È sempre più importante proteggere le proprie informazioni e avere accortezza di quanto si pubblica dato che può essere disponibile a chiunque.
Cosa possiamo fare allora?
Nel mondo reale per proteggere cose preziose le nascondiamo all’interno di scatole, ad esempio delle casseforti, in informatica questo concetto possiamo paragonarlo alla criptazione.
Il dato è li, presente, di fronte a noi ma non può essere interpretato a meno che non venga de-criptato.
Per farlo come per la nostra cassaforte sarà necessaria una chiave, un codice o una combinazione.
Per creare la nostra cassaforte in informatica vengono usati algoritmi che creano il nostro box.
L’algoritmo di criptazione riconosciuto a livello internazionale è l’AES (ISO/IEC 18033-3).
Che bel nome sembra una cosa spaziale, ma da dove proviene?

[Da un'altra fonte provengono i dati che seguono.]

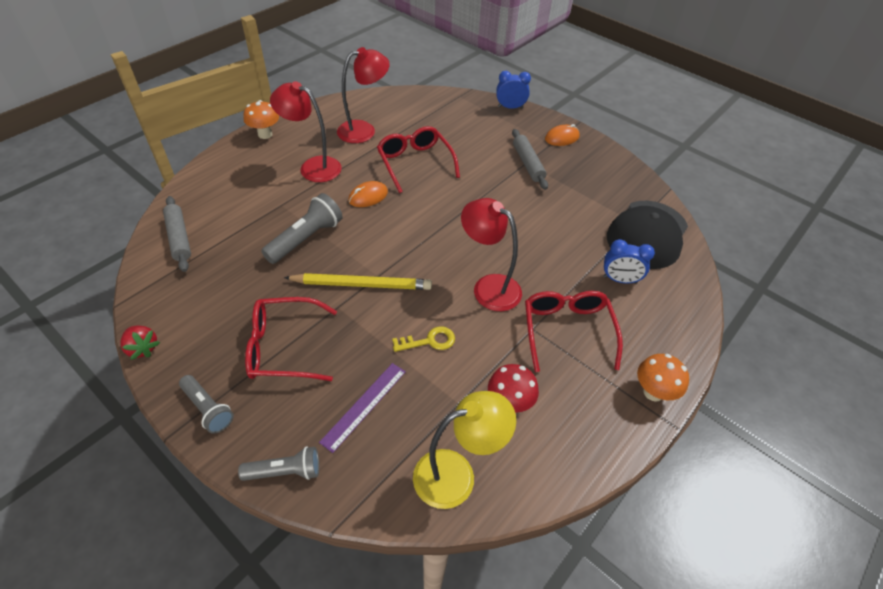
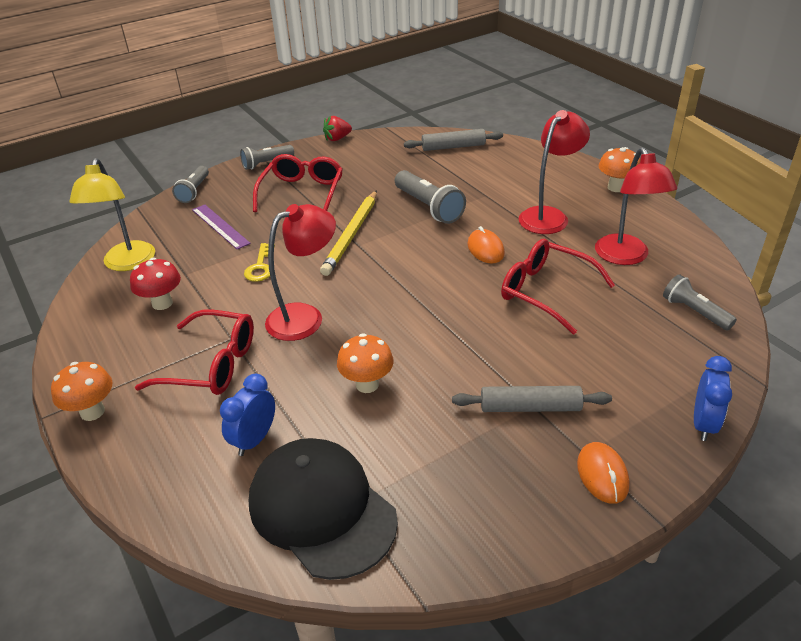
camera: 110 degrees right, 10 degrees down
red glasses [377,126,460,193] -> red glasses turned 135 degrees counterclockwise [501,239,615,334]
none -> orange mushroom [337,333,394,393]
none -> grey flashlight [663,274,737,331]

Partiamo dalla sua storia, nasce nel 1998 da due crittografi belgi, vince un concorso per succedere al DES indetto negli Stati Uniti d’America, il suo nome è rijndael dato dalle inziali dei cognomi dei creatori e a seguito della vittoria prende il nome di AES (Advanced Encriptyon Standard).
Ma perché fare un concorso?
L’algoritmo è stato scelto tramite concorso per chiarezza evitando così che si potesse pensare che il governo Americano fosse in possesso di un sistema per forzarlo senza conoscere la chiave di criptazione.
Ma quali sono le sue caratteristiche?
L’AES è un algoritmo simmetrico, cioè usa la medesima password per criptare e de-criptare il dato.
Lavora con blocchi di 128 bit e può usare chiavi a 128,192 o 256 bit (ad eccezione del vettore che può essere solo a 128 bit), in fase di implementazione è necessario imputare il tipo di chiave usata.
La password da impiegare va da se che dovrà avere una certa lunghezza, ad esempio, se vogliamo una chiave a 128 bit dovrò usare una password di lunghezza pari a 16 caratteri in ASCII perché ogni carattere di questo formato occupa 1 byte che è la somma di 8 bit.
Dal prodotto dei due fattori otterrò una chiave di 128 bit. Se la chiave dovesse essere più lunga o corta del massimo ammissibile, l’algoritmo compenserà con delle proprie funzioni interne.
Sembra sicuro, ma lo è veramente?
L’algoritmo è pubblico, e l’attuale attacco possibile corrisponde al bombardamento di password da un dizionario (detto brute force), ovvio che maggiore è la lunghezza della password e maggiore sarà il numero di combinazioni possibili e maggiore sarà il tempo di trovarla, sempre che si riesca a trovarla. L’AES a 256 bit viene consigliato per documenti TOP SECRET è in ogni caso importante evitare di usare password troppo semplici come “a” o “123456” o “password”.
Salvo falle che probabilmente verranno trovate, al momento con password di elevato livello di complessità per la velocità di processo delle attuali macchine possiamo dire che la sicurezza è garantita.
AES presenta, per ulteriore sicurezza, la possibilità di crittografare la chiave tramite algoritmo di HASH e di impiegare un vettore di inizializzazione (massimo 128 bit) per confondere ulteriormente l’output finale. Questo sarà in formato esadecimale e viene spesso convertito in formato BASE64.
Per de-criptare il dato dovrò ovviamente mantenere le stesse regole di criptazione.
Bene, ma come posso impiegarlo?
Esistono diversi software che permettono di eseguire su stringhe o file la criptazione tramite AES, ci sono anche componenti per ogni linguaggio di programmazione che ne permettono l’implementazione.
Teniamo presente che AES è l’algoritmo di criptazione internazionale e che, quindi, è sicuramente quello più esposto ai possibili attacchi informatici, esistono anche altri algoritmi meno noti ma magari altrettanto validi oppure si potrebbe pensare di farne uno, ma è necessaria una grande mente.